The International Information Systems Security Certification Consortium -- more commonly know as (ISC)² -- honored a wide range of federal information security executives at the group's annual awards ceremony last week.
Among the winners of the U.S. Government Information Security Leadership Awards was the Marine Corps' Cyber Protection Team -- for its training and capacity-building efforts, which include the development of a cyber protection toolkit that has become the standard for all such toolkits at the Defense Department.
The other government awardees were:
- The Department of Homeland Security's John Simms for speeding the deployment of the Continuous Diagnostics and Mitigation program to 21 agencies in a way that also reduced costs.
- The Education Department's Benjamin Bergersen for making MAX.gov shared services the first agency-run software-as-a-service offering to receive Federal Risk and Authorization Management Program authorization.
- The U.S. Army's Michael Redman for identifying a training gap among DOD cybersecurity professionals and crafting in-house courses that more than 300 of his colleagues have now used.

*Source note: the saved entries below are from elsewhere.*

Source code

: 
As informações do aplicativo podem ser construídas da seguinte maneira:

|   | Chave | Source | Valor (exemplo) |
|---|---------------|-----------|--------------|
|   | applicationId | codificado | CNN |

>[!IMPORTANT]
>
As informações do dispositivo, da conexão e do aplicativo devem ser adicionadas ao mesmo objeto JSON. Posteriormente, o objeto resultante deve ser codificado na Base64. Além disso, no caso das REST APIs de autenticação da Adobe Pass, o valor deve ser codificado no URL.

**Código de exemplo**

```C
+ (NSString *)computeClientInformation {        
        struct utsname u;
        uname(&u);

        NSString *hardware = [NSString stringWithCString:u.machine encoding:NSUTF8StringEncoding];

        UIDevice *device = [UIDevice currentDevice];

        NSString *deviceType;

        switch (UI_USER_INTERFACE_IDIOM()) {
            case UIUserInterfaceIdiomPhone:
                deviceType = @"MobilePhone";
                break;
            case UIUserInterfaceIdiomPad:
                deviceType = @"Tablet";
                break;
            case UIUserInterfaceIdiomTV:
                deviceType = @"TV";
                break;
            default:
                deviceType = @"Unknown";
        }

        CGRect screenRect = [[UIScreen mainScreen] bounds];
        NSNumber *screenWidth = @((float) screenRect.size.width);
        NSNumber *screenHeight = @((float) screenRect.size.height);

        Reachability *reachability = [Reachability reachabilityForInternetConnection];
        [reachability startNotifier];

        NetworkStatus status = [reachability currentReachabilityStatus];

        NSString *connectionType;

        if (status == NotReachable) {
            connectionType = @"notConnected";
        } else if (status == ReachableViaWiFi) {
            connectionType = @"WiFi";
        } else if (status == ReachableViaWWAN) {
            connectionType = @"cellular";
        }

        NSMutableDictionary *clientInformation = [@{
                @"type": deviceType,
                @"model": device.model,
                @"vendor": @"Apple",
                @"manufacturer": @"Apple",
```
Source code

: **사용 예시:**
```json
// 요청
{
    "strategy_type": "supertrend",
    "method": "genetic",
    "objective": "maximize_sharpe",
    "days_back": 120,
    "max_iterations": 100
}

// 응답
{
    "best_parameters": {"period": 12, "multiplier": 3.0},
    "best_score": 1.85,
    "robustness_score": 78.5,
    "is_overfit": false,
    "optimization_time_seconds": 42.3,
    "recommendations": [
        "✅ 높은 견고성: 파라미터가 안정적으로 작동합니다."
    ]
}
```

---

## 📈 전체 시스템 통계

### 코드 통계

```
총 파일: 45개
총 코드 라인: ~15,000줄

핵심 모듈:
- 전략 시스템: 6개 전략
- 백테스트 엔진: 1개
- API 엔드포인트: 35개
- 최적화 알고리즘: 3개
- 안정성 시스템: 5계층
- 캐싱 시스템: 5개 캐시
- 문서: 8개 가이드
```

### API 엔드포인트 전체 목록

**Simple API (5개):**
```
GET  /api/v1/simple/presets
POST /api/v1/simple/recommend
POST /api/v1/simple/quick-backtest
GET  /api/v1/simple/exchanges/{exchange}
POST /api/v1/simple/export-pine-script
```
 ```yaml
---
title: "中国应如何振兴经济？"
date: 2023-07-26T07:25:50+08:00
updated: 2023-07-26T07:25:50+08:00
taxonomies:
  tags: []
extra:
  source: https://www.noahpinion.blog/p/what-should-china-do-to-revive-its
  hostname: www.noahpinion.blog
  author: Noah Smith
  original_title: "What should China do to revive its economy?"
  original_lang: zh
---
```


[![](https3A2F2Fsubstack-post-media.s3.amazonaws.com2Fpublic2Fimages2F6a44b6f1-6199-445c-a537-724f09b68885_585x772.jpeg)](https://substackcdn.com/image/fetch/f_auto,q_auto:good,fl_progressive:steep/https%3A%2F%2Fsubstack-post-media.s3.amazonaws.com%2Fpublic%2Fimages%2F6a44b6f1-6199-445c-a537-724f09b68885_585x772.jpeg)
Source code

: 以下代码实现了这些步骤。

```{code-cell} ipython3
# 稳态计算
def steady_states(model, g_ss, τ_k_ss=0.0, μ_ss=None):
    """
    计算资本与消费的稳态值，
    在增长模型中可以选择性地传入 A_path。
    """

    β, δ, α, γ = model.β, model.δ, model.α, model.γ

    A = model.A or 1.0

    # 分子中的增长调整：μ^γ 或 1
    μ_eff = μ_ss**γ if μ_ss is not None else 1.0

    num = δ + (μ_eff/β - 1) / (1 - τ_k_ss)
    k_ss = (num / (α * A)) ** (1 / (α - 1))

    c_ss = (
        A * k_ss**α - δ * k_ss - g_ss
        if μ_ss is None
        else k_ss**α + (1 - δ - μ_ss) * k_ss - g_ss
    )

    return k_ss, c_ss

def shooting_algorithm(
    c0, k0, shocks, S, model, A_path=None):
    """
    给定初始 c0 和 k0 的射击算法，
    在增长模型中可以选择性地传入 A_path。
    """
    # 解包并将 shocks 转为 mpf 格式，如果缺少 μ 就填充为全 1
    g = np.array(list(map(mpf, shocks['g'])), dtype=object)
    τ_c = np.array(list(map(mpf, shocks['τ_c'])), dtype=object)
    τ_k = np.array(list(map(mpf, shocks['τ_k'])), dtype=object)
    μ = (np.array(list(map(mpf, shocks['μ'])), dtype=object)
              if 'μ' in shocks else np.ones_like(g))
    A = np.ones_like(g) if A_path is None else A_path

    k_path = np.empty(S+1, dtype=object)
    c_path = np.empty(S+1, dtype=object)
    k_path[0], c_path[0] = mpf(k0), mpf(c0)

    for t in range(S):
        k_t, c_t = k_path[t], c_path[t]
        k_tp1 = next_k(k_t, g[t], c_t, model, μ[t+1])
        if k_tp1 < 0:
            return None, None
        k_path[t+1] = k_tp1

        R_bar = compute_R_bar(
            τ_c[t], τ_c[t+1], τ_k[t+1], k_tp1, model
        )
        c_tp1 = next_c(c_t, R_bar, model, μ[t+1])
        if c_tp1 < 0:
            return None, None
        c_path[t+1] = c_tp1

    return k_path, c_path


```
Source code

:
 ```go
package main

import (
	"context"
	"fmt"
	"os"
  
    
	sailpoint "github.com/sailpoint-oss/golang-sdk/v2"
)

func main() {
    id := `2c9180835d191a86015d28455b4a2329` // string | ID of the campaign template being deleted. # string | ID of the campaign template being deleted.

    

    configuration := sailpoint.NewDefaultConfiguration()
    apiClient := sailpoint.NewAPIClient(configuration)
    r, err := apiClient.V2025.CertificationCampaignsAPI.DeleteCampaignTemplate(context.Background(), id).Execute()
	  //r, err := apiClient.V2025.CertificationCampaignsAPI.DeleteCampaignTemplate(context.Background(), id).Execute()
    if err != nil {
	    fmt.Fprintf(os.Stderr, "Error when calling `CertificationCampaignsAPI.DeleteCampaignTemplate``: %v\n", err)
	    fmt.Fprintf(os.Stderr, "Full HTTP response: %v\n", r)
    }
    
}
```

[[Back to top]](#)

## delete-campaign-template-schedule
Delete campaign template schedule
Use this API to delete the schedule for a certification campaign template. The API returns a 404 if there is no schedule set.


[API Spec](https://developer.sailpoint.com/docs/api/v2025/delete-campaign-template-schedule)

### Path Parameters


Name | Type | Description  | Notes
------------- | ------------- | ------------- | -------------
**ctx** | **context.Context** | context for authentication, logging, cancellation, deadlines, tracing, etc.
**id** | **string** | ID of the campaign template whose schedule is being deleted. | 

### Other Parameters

- The State Department's Samuel Maroon for his volunteer efforts teaching and managing the Wounded Warrior Cyber Combat Academy -- a program administered by the Federal IT Security Institute that trains injured veterans for careers in cybersecurity.
In addition, U.S. Navy Reservist Wajahat Qureshi received the (ISC)² Foundation's USA Cyber Warrior Scholarship for 2015, the vulnerability research and coordination team at Carnegie Mellon University's CERT Division was honored as the most valuable industry partner, and former (ISC)² Executive Director W. Hord Tipton was chosen for the organization’s F. Lynn McNulty Tribute Award.